[[ DATA LISTING open ]]
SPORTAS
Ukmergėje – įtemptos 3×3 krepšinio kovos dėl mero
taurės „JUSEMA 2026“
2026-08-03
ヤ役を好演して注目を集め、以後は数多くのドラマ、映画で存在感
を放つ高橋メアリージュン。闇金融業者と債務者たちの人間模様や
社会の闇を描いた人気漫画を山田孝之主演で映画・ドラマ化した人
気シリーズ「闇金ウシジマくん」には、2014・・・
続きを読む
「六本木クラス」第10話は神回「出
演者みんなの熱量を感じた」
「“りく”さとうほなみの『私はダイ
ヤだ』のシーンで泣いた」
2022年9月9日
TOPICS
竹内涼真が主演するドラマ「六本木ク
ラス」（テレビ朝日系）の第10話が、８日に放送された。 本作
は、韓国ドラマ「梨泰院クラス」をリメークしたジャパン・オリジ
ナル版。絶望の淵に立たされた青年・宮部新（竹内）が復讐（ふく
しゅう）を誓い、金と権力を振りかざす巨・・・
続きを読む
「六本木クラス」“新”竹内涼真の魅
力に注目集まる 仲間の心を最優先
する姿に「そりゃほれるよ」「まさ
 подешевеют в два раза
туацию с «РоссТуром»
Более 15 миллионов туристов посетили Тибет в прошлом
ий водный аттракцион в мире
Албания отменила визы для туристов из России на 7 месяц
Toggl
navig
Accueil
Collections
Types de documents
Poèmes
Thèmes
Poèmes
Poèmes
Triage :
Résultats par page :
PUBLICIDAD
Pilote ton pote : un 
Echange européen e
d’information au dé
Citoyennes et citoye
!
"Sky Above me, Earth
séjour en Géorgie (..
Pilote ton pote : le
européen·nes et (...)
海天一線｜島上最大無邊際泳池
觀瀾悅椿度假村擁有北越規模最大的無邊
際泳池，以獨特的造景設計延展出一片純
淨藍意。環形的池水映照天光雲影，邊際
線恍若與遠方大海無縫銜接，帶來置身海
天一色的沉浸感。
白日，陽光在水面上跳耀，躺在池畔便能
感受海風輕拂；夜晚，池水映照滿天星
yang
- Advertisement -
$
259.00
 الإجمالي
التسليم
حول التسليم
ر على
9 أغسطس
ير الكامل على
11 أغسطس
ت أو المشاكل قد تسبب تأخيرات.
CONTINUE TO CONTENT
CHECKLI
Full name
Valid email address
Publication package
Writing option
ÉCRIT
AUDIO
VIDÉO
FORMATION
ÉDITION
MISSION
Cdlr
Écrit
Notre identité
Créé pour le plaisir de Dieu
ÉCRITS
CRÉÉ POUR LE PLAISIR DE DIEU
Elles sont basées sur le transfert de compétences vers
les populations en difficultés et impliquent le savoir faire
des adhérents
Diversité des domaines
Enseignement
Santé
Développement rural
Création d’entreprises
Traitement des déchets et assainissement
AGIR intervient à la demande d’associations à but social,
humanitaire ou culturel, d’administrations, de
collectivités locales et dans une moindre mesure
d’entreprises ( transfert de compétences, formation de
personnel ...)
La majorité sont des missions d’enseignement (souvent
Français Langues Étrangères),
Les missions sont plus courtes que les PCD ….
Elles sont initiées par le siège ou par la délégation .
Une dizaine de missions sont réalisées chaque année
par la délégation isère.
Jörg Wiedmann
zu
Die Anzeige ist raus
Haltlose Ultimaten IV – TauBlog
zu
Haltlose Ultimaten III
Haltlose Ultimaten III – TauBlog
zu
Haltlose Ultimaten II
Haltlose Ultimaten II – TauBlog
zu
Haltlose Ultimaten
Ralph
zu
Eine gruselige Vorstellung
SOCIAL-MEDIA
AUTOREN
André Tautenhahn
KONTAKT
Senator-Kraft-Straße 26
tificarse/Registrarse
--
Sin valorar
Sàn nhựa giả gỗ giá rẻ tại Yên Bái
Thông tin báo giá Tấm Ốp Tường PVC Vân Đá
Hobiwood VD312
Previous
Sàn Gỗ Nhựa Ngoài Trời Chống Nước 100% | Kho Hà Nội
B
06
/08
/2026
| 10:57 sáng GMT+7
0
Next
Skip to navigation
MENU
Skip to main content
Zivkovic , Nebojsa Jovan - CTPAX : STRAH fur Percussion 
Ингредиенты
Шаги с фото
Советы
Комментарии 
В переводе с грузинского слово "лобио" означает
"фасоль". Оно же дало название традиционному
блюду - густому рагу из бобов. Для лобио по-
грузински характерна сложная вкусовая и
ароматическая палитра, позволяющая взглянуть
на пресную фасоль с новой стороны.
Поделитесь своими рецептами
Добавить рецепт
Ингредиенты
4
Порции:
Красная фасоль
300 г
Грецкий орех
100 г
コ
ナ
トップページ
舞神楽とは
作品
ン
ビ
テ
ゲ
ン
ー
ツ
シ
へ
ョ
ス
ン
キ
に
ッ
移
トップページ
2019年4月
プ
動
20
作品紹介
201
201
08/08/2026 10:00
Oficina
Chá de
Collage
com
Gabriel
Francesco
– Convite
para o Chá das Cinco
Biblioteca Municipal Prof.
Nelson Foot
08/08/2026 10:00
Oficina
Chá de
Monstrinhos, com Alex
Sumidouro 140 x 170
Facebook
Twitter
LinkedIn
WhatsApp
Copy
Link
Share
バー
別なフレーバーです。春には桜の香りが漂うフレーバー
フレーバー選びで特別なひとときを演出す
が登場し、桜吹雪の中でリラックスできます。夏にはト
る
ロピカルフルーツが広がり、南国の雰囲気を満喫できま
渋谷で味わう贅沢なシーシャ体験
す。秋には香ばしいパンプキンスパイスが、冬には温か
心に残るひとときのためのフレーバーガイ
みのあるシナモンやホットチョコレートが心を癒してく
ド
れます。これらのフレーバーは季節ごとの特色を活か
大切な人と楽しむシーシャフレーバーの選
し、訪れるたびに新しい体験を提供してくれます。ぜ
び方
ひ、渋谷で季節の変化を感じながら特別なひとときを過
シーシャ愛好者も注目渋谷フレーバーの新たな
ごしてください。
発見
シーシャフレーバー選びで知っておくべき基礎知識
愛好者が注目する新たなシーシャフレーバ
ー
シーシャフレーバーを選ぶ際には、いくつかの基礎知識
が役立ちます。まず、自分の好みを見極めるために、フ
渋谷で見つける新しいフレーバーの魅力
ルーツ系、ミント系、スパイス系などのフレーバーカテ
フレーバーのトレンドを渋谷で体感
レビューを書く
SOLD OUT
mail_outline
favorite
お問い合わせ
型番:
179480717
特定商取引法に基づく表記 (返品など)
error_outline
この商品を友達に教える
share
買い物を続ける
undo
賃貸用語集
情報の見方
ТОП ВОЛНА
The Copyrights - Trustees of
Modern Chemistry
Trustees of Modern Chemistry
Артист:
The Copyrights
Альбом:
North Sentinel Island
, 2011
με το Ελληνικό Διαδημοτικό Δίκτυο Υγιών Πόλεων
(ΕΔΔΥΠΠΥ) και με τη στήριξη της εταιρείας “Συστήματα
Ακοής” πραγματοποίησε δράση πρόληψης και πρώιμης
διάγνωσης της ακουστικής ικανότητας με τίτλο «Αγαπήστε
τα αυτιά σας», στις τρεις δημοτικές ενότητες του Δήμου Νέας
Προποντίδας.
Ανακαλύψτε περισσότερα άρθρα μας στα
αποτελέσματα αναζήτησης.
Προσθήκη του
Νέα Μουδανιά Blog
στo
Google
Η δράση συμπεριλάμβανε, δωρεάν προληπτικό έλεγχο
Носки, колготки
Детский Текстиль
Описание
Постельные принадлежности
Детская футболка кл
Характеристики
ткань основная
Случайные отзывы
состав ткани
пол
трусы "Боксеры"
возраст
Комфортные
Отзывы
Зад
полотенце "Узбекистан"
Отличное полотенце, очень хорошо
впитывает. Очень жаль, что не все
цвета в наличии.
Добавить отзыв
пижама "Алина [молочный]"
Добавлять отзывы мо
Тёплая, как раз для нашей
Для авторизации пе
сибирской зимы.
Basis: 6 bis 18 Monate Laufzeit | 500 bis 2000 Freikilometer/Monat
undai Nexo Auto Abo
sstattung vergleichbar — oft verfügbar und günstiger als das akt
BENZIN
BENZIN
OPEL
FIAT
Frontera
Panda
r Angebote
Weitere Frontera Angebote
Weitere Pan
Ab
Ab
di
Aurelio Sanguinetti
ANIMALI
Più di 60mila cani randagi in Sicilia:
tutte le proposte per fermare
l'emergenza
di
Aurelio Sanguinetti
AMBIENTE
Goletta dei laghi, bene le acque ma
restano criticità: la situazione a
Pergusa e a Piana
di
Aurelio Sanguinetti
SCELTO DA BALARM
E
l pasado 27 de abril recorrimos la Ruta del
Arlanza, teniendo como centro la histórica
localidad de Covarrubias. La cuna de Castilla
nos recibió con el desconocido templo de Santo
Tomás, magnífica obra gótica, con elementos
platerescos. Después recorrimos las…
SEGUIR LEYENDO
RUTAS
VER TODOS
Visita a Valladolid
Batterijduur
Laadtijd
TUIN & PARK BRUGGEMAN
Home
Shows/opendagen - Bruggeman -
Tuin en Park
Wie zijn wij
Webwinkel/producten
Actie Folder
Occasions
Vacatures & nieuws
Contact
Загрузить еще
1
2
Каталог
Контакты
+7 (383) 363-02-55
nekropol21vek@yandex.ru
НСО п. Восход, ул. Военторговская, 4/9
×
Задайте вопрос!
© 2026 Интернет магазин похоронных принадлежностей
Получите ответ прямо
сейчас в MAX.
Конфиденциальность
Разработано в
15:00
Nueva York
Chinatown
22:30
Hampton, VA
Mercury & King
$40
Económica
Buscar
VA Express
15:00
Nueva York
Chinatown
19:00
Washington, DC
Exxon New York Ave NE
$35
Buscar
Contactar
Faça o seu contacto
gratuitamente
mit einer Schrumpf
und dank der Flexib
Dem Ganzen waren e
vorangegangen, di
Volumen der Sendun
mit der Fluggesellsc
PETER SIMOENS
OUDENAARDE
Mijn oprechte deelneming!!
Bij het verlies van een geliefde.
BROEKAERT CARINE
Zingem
[[ DATA LISTING closed ]]
• GOAL OF THE EXERCISE: From the first line of the records above down to the line containing "ラス」（テレビ朝日系）の第10話が、８日に放送された。 本作", repeat each line exactly as written. Include both of those lines and add nothing.

• EXERCISE ANSWER:
SPORTAS
Ukmergėje – įtemptos 3×3 krepšinio kovos dėl mero
taurės „JUSEMA 2026“
2026-08-03
ヤ役を好演して注目を集め、以後は数多くのドラマ、映画で存在感
を放つ高橋メアリージュン。闇金融業者と債務者たちの人間模様や
社会の闇を描いた人気漫画を山田孝之主演で映画・ドラマ化した人
気シリーズ「闇金ウシジマくん」には、2014・・・
続きを読む
「六本木クラス」第10話は神回「出
演者みんなの熱量を感じた」
「“りく”さとうほなみの『私はダイ
ヤだ』のシーンで泣いた」
2022年9月9日
TOPICS
竹内涼真が主演するドラマ「六本木ク
ラス」（テレビ朝日系）の第10話が、８日に放送された。 本作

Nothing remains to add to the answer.